The prior art is replete with various systems for detecting the height of a combine header above the ground surface and for automatically adjusting the header height during harvesting operations to follow the contours of the field. While each of these prior art systems may serve their intended purpose and while each may perform adequately under most circumstances, heretofore, there have been no header height control systems that can provide the necessary sensitivity and responsiveness needed for corn headers when the crop divider snouts are being run at or near the ground in an effort to pick up “downed” corn, i.e., when the corn stalks are lying on the ground due to wind storms or other circumstances.

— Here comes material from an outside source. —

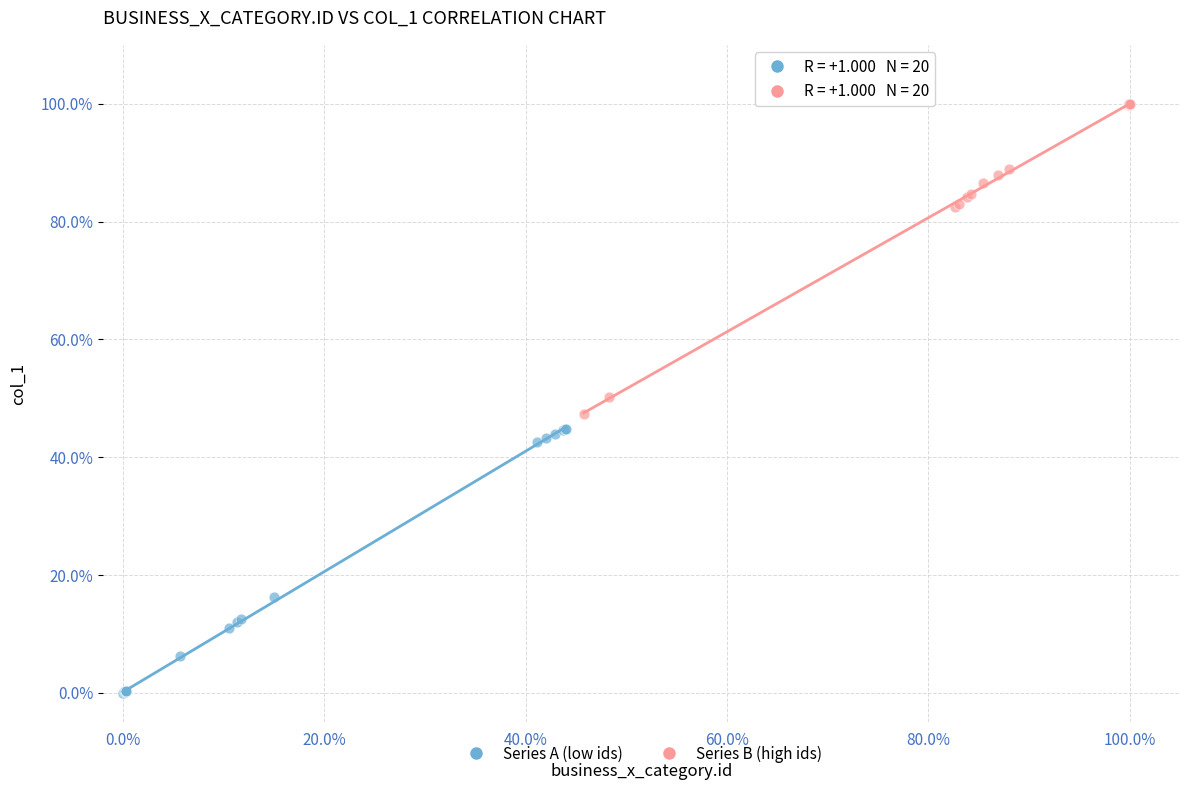

Which series contains the highest Y value?

Series B (high ids)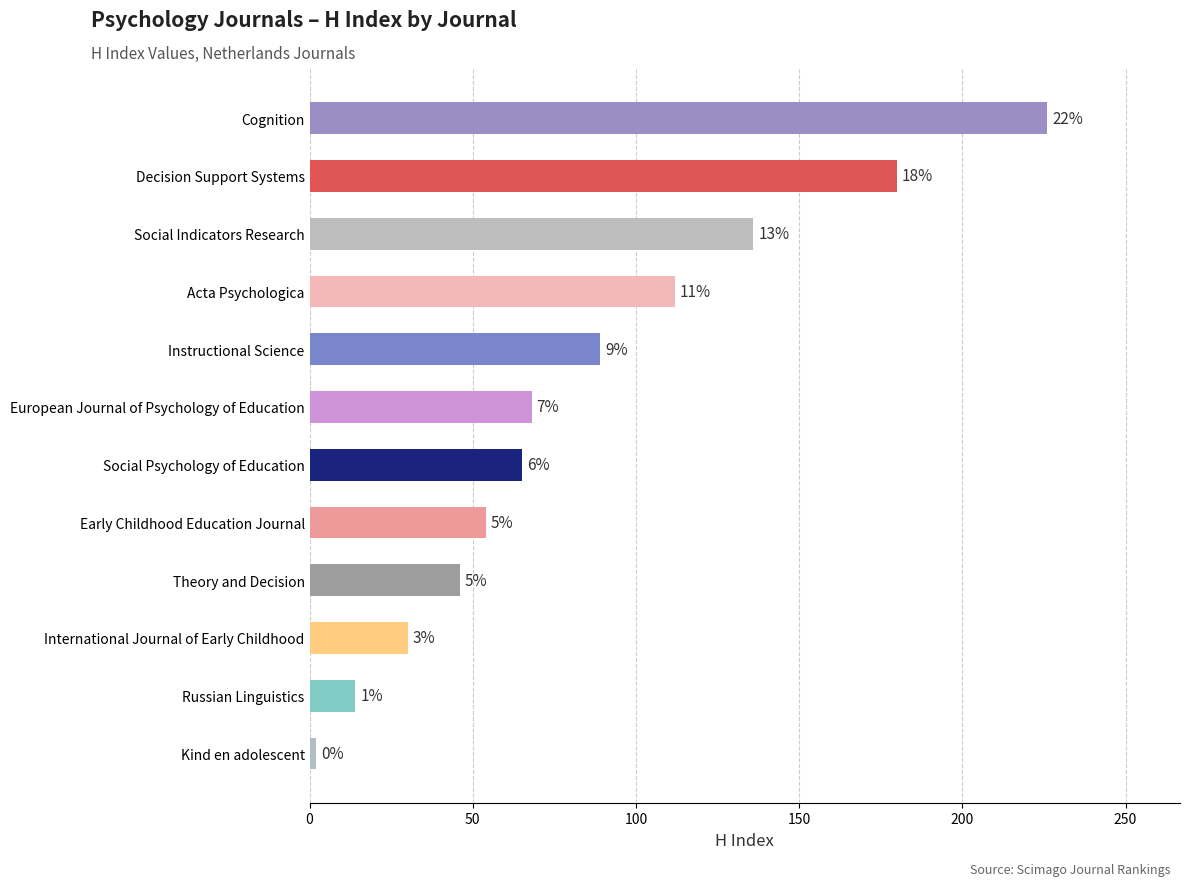

How many bars are there in total?

12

U.S. Pat. No. 6,202,395 to Gramm (hereinafter “Gramm '395”) and U.S. Pat. No. 6,523,333 to Metzger (hereinafter Metzger '333), both of which are hereby incorporated herein in their entirety by reference, describe the need for automatically controlling header height and the advantages achieved through the use of height sensors mounted near the snout tips of the header. In both Gramm '395 and Metzger '333 the height sensors generate output signals of varying magnitude based on the rotational position of the sensing arm relative to the crop divider snout. The electrical output signals from the height sensors are communicated to the combine's header control system to automatically actuate the combine's hydraulics to raise and lower the header in response to the output signals of the height sensor. Neither Gramm '395 nor Metzger '333, however, discuss the effects of the sensitivity or responsiveness of the height sensor when the crop divider snouts are being run at or near the ground.

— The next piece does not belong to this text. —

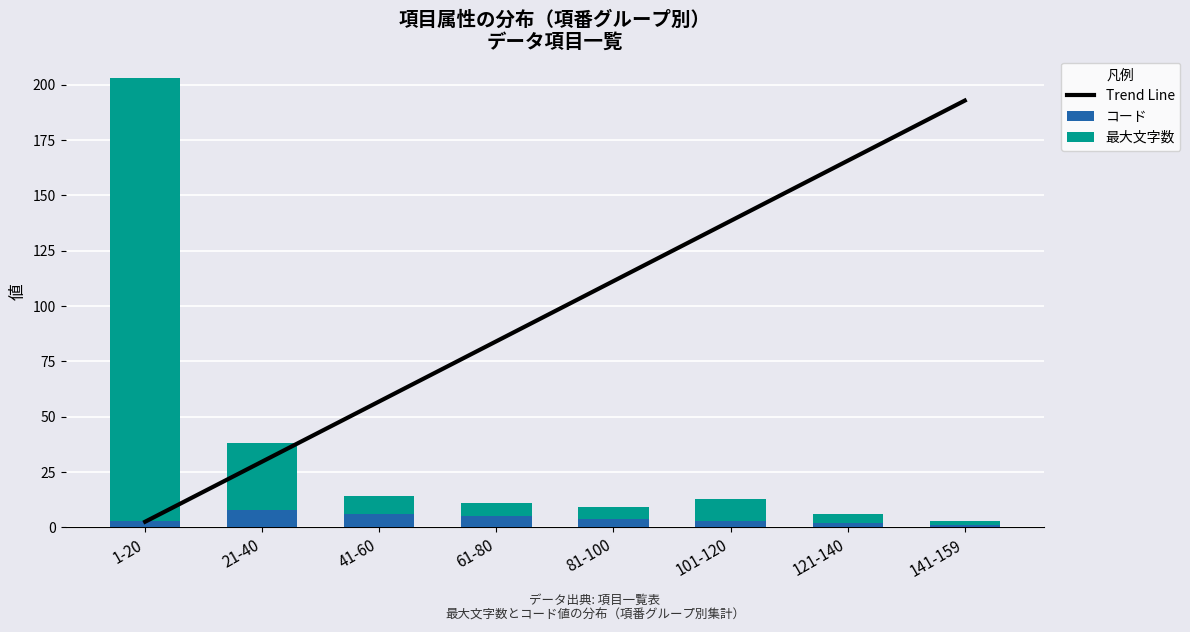

At which label is コード closest to 4?

81-100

Although it is advantageous to place height sensors near the tips of the snouts for the reasons disclosed in Gramm '395 and Metzger '333, it should be appreciated that after the snout tips touch the ground and the rest of header continues to be lowered, the actual header height will no longer have the same near-linear proportionality to the movement of the height sensing arms because the height sensor arm will rotate very little relative to the snout to which it is mounted. As a result, a larger effective “dead band” is developed at the most critical operating heights of the header, thereby increasing likelihood of impact of the header with the ground surface or the undesired loss of crop should the operator choose instead to raise the header to avoid the chance of ground impact. Even with the proportional header control systems available on late model combines which cause the headers to raise quicker when the height sensors indicate abrupt ground elevation changes, the responsiveness of such proportional systems is still compromised when the snouts are being run at ground level due to the limited rotational movement of the height sensor at such positions.
Accordingly, there is a need for a header height control system that takes advantage of a height sensor located as far forward on the crop dividing snout as practicable to allow earlier ground sensing so as to provide maximum warning time for the header height control system to respond to terrain changes, while at the same time improving the responsiveness of the control system when the header is being run at or near the ground surface.